Exercise:
An identical copy of all the entries is the required result.

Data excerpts
══════════════════════════════

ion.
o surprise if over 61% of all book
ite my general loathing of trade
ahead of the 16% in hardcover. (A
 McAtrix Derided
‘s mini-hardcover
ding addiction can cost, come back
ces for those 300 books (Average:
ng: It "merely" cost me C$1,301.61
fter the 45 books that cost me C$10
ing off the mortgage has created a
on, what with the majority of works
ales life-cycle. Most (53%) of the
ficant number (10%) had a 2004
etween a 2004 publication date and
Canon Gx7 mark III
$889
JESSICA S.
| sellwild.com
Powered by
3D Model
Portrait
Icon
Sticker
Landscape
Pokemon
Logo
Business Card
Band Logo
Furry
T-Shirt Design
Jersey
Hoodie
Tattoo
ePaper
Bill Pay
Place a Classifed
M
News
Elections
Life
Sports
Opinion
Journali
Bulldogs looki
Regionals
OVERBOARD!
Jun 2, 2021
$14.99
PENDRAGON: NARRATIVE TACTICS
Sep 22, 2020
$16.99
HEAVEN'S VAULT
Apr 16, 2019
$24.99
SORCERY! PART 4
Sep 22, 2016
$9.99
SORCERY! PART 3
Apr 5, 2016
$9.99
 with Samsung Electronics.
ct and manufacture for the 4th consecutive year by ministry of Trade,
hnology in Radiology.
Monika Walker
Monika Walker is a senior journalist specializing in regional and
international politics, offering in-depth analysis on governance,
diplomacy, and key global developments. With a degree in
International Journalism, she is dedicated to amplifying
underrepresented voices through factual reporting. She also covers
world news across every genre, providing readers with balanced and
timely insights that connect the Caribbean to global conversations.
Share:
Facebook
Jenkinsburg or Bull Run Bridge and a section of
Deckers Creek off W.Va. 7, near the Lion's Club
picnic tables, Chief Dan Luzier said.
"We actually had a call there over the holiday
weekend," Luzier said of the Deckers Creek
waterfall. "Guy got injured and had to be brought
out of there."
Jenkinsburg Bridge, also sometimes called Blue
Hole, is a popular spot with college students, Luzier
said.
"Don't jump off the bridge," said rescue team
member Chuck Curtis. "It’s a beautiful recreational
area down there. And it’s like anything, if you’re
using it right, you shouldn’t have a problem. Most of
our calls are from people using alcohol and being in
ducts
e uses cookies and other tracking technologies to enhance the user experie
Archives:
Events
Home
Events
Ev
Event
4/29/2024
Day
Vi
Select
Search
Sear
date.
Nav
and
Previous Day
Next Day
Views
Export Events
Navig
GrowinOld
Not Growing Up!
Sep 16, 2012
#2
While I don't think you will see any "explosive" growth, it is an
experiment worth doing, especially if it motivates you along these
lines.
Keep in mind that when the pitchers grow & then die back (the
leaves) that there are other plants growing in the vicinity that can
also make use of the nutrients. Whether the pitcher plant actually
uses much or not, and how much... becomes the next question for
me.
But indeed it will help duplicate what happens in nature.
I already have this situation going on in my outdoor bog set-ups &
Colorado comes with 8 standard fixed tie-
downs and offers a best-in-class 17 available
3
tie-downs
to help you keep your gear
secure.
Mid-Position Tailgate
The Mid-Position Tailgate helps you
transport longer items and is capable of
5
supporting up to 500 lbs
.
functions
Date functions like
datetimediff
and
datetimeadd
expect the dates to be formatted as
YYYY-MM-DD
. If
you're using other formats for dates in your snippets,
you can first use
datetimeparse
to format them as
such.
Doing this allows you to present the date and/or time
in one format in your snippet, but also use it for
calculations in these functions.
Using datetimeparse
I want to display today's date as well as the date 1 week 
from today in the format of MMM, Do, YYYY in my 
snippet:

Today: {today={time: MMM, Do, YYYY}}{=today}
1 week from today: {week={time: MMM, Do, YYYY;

══════════════════════════════

Solved problem:
ion.
o surprise if over 61% of all book
ite my general loathing of trade
ahead of the 16% in hardcover. (A
 McAtrix Derided
‘s mini-hardcover
ding addiction can cost, come back
ces for those 300 books (Average:
ng: It "merely" cost me C$1,301.61
fter the 45 books that cost me C$10
ing off the mortgage has created a
on, what with the majority of works
ales life-cycle. Most (53%) of the
ficant number (10%) had a 2004
etween a 2004 publication date and
Canon Gx7 mark III
$889
JESSICA S.
| sellwild.com
Powered by
3D Model
Portrait
Icon
Sticker
Landscape
Pokemon
Logo
Business Card
Band Logo
Furry
T-Shirt Design
Jersey
Hoodie
Tattoo
ePaper
Bill Pay
Place a Classifed
M
News
Elections
Life
Sports
Opinion
Journali
Bulldogs looki
Regionals
OVERBOARD!
Jun 2, 2021
$14.99
PENDRAGON: NARRATIVE TACTICS
Sep 22, 2020
$16.99
HEAVEN'S VAULT
Apr 16, 2019
$24.99
SORCERY! PART 4
Sep 22, 2016
$9.99
SORCERY! PART 3
Apr 5, 2016
$9.99
 with Samsung Electronics.
ct and manufacture for the 4th consecutive year by ministry of Trade,
hnology in Radiology.
Monika Walker
Monika Walker is a senior journalist specializing in regional and
international politics, offering in-depth analysis on governance,
diplomacy, and key global developments. With a degree in
International Journalism, she is dedicated to amplifying
underrepresented voices through factual reporting. She also covers
world news across every genre, providing readers with balanced and
timely insights that connect the Caribbean to global conversations.
Share:
Facebook
Jenkinsburg or Bull Run Bridge and a section of
Deckers Creek off W.Va. 7, near the Lion's Club
picnic tables, Chief Dan Luzier said.
"We actually had a call there over the holiday
weekend," Luzier said of the Deckers Creek
waterfall. "Guy got injured and had to be brought
out of there."
Jenkinsburg Bridge, also sometimes called Blue
Hole, is a popular spot with college students, Luzier
said.
"Don't jump off the bridge," said rescue team
member Chuck Curtis. "It’s a beautiful recreational
area down there. And it’s like anything, if you’re
using it right, you shouldn’t have a problem. Most of
our calls are from people using alcohol and being in
ducts
e uses cookies and other tracking technologies to enhance the user experie
Archives:
Events
Home
Events
Ev
Event
4/29/2024
Day
Vi
Select
Search
Sear
date.
Nav
and
Previous Day
Next Day
Views
Export Events
Navig
GrowinOld
Not Growing Up!
Sep 16, 2012
#2
While I don't think you will see any "explosive" growth, it is an
experiment worth doing, especially if it motivates you along these
lines.
Keep in mind that when the pitchers grow & then die back (the
leaves) that there are other plants growing in the vicinity that can
also make use of the nutrients. Whether the pitcher plant actually
uses much or not, and how much... becomes the next question for
me.
But indeed it will help duplicate what happens in nature.
I already have this situation going on in my outdoor bog set-ups &
Colorado comes with 8 standard fixed tie-
downs and offers a best-in-class 17 available
3
tie-downs
to help you keep your gear
secure.
Mid-Position Tailgate
The Mid-Position Tailgate helps you
transport longer items and is capable of
5
supporting up to 500 lbs
.
functions
Date functions like
datetimediff
and
datetimeadd
expect the dates to be formatted as
YYYY-MM-DD
. If
you're using other formats for dates in your snippets,
you can first use
datetimeparse
to format them as
such.
Doing this allows you to present the date and/or time
in one format in your snippet, but also use it for
calculations in these functions.
Using datetimeparse
I want to display today's date as well as the date 1 week 
from today in the format of MMM, Do, YYYY in my 
snippet:

Today: {today={time: MMM, Do, YYYY}}{=today}
1 week from today: {week={time: MMM, Do, YYYY;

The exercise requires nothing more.